Fiber network and nonlinear models of cell matrix interactions and mechanosensing on fibrous gels

• Main Author: Aghvami, Maziar
• Other Authors: Sander, Edward A.
• Format: Others
• Language: English
• Published: University of Iowa 2016
• Subjects: Biomedical Engineering and Bioengineering
• Online Access: https://ir.uiowa.edu/etd/5700; https://ir.uiowa.edu/cgi/viewcontent.cgi?article=7178&context=etd

The formation of organized, functional tissues, and later in life, their limited regeneration in response to injury, or disease, are governed by cell-matrix interactions. Directing and optimizing tissue self-structuring and remodeling in these processes are progressing, but there is still a lack of understanding how these interactions are coordinated across various scales, especially in terms of the role of cell’s mechanical environment.

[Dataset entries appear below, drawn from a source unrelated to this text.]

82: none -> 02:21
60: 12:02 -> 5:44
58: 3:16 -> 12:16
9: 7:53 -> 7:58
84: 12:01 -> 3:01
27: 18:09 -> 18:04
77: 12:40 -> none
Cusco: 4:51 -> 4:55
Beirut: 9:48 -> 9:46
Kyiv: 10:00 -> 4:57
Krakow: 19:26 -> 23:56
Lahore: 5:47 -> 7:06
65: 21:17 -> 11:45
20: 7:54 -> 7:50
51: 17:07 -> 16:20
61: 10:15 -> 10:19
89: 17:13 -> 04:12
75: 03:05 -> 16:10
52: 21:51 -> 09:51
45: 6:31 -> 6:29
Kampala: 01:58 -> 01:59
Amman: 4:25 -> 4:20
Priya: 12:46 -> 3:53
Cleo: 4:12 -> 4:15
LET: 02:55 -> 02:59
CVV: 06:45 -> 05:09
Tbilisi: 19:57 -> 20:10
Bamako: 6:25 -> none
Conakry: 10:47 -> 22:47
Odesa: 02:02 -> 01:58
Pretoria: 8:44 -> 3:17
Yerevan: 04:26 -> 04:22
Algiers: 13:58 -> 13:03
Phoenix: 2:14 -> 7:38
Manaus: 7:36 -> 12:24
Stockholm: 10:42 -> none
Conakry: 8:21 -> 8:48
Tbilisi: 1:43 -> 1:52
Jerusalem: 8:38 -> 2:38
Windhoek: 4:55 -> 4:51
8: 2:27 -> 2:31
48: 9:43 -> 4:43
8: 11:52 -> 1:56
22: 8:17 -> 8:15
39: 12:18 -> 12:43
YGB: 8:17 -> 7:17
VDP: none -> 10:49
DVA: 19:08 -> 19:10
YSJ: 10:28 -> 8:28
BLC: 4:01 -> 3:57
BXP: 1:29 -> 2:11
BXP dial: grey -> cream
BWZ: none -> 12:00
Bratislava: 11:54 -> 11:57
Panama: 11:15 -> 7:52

This environment is affected by the organization, and the properties of the local extracellular matrix (ECM) in which physical forces are communicated at the cellular and fiber levels. Thus, mechanical cues along with biochemical and electrical cues contribute to a complex process of self-structuring and remodeling that necessitates the development of computational frameworks which can incorporate a large number of experiments into a comprehensive whole. Theoretical development of the mechanics of ECM substrates has relied on making many simplifying assumptions. Continuum-based models are commonly used for these purposes, but they mostly do not consider the fiber-fiber interactions and non-affine microstructural reorganization of fibrous materials. Another limitation of these models is that they generally do not include autonomous mechanoresponsive cells. These cells generate forces that reorganize the ECM and alter their activity in response to forces from the ECM. The purpose of this work is to develop such a fiber-based computational model and to account for active cellular component to help understand the dynamics and reciprocal nature of the cell’s mechanical environment.